● Task requirements
A – In the text on changes to Commerce admissions, what share of Commerce essays did Smith alumni typically read in prior years?
B – Summarize the text on changes to Commerce admissions in two sentences.
C – Write a continuation of the text on changes to Commerce admissions, starting after its last sentence.

● Text for analysis
Content starts
Changes made to Commerce admission processes

Issue: 

New strategies to champion equity and diversity in the recruitment and admissions of undergraduates have been put in place at Queen’s. As a result, a number of changes were fast-tracked for Commerce this cycle (with more to come in the next year):

  • Applicants are no longer asked to list extracurricular activities. Applications focus on supplemental essays to capture a wider range of experiences and perspectives. The same essay process is being used by some other faculties and schools at Queen’s.
  • The essay topics selection changes multiple times through the admission period.
  • To mitigate against bias in assessment, essay submissions are read by Smith and Queen’s staff trained by the university’s Human Rights and Equity Office. Readers will include Smith faculty and staff with diverse perspectives and those with lived experience as a member of BIPOC, LGBTQ2S+, or underserved and under-represented communities, or with professional experience and training in equity, diversity, inclusion and Indigenization.
  • In prior years, a portion of Commerce essays (typically 10 to 15 per cent) were read by Smith alumni at events in the Toronto area. The practice was suspended due to COVID restrictions. A new approach and secure-content-sharing system is in development to involve a broader range of alumni for the next application cycle.
Content ends
Data entries
Content starts
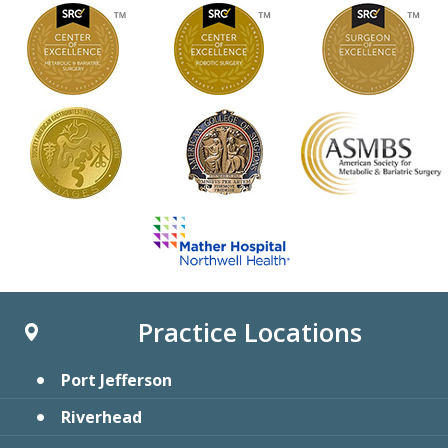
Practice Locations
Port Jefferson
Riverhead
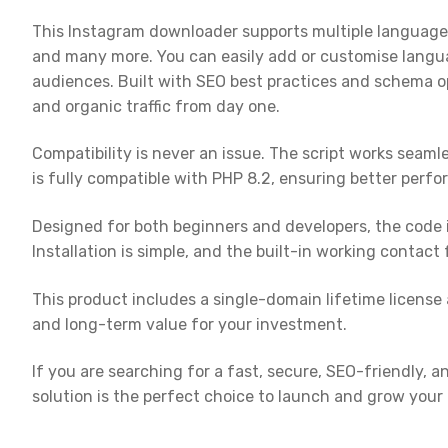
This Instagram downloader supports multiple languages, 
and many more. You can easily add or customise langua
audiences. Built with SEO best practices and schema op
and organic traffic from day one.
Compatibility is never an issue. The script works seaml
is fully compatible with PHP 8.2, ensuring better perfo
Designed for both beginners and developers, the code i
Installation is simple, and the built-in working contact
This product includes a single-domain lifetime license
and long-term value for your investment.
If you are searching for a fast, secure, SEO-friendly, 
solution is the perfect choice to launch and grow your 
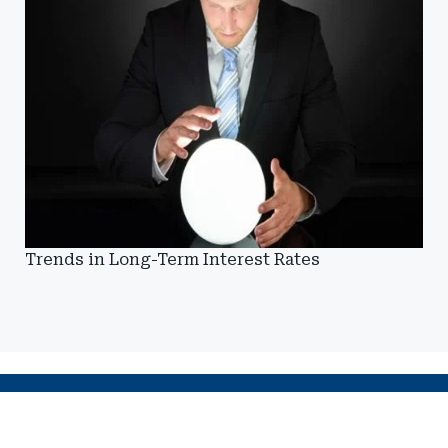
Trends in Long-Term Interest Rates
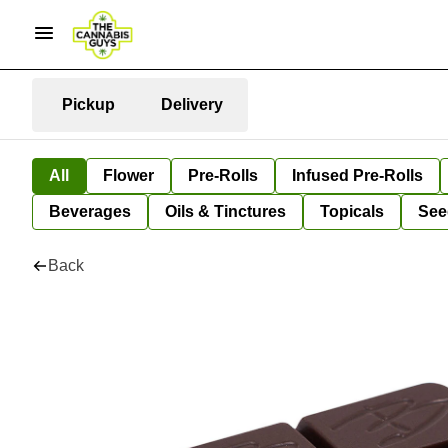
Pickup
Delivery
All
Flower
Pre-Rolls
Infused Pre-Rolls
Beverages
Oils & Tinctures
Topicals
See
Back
Content ends
Content starts
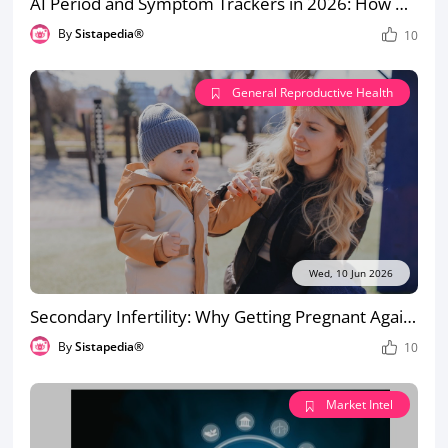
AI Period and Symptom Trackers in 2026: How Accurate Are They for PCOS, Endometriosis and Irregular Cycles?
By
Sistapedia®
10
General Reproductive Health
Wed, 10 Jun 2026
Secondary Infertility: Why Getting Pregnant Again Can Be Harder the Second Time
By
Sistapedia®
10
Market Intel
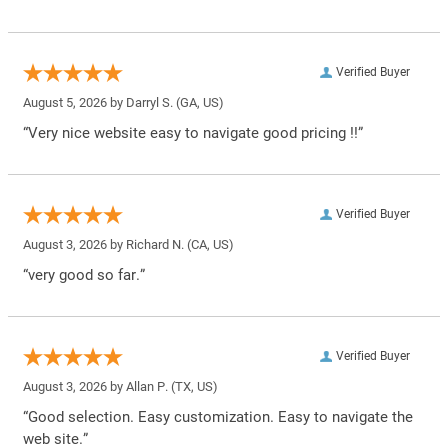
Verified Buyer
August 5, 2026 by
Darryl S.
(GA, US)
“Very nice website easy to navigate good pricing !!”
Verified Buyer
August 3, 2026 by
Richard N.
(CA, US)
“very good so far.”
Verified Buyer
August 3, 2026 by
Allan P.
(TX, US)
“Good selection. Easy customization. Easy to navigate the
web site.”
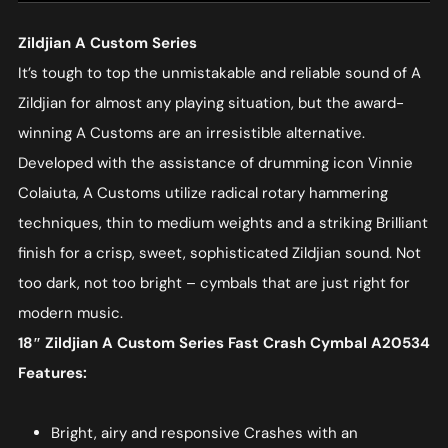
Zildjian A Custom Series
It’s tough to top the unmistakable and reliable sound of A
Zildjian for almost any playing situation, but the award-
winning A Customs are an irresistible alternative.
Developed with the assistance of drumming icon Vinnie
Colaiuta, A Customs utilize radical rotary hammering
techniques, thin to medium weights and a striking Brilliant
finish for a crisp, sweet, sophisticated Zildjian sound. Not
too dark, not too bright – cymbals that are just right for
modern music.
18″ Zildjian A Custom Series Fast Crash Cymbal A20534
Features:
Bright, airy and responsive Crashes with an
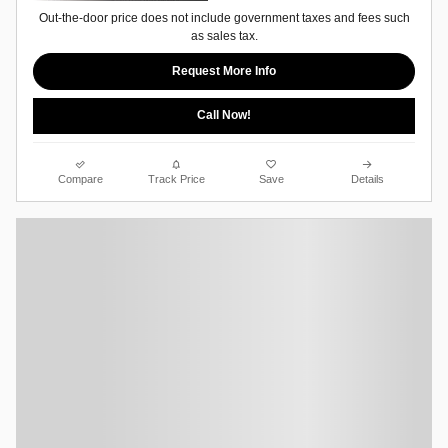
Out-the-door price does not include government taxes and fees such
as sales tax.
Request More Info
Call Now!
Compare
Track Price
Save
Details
Content ends
● Replies
A – Typically 10 to 15 percent.

B – Queen's has put in place new strategies to champion equity and diversity in undergraduate recruitment and admissions, and several changes were fast-tracked for Commerce this cycle as a result. Applicants no longer list extracurricular activities but write supplemental essays on topics that change during the admission period, read by trained staff and faculty with diverse perspectives to reduce bias, while a new system is being developed to involve a broader range of alumni next cycle.

C –
Several other initiatives are underway at Queen’s:

  • Applicants are encouraged to complete a new Equity Admission Self-Identification form. It was developed in consultation with Queen’s Human Rights and Equity Office, for use by admissions staff as additional consideration when assessing applicants who meet minimum academic requirements and have completed all program prerequisites. The data collected will also inform outreach and recruitment initiatives. For the 2021 application cycle 1,156 Commerce applicants have completed the form. This represents 13 per cent of the overall applicant pool.
  • New merit- and needs-based financial awards have been created, including the Commitment Scholars Award and the Commitment Bursary. These provide financial assistance and other supports to eligible incoming students who self-identify as Black, Indigenous, racialized, LGBTQ2S+, or students with a disability.
  • New Equity Ambassadors will offer peer support for prospective students in navigating the admissions and financial-aid processes.
  • Applicants will continue to have access to the Indigenous Students Admission Pathway and First Generation Admission Pathway, where applicable.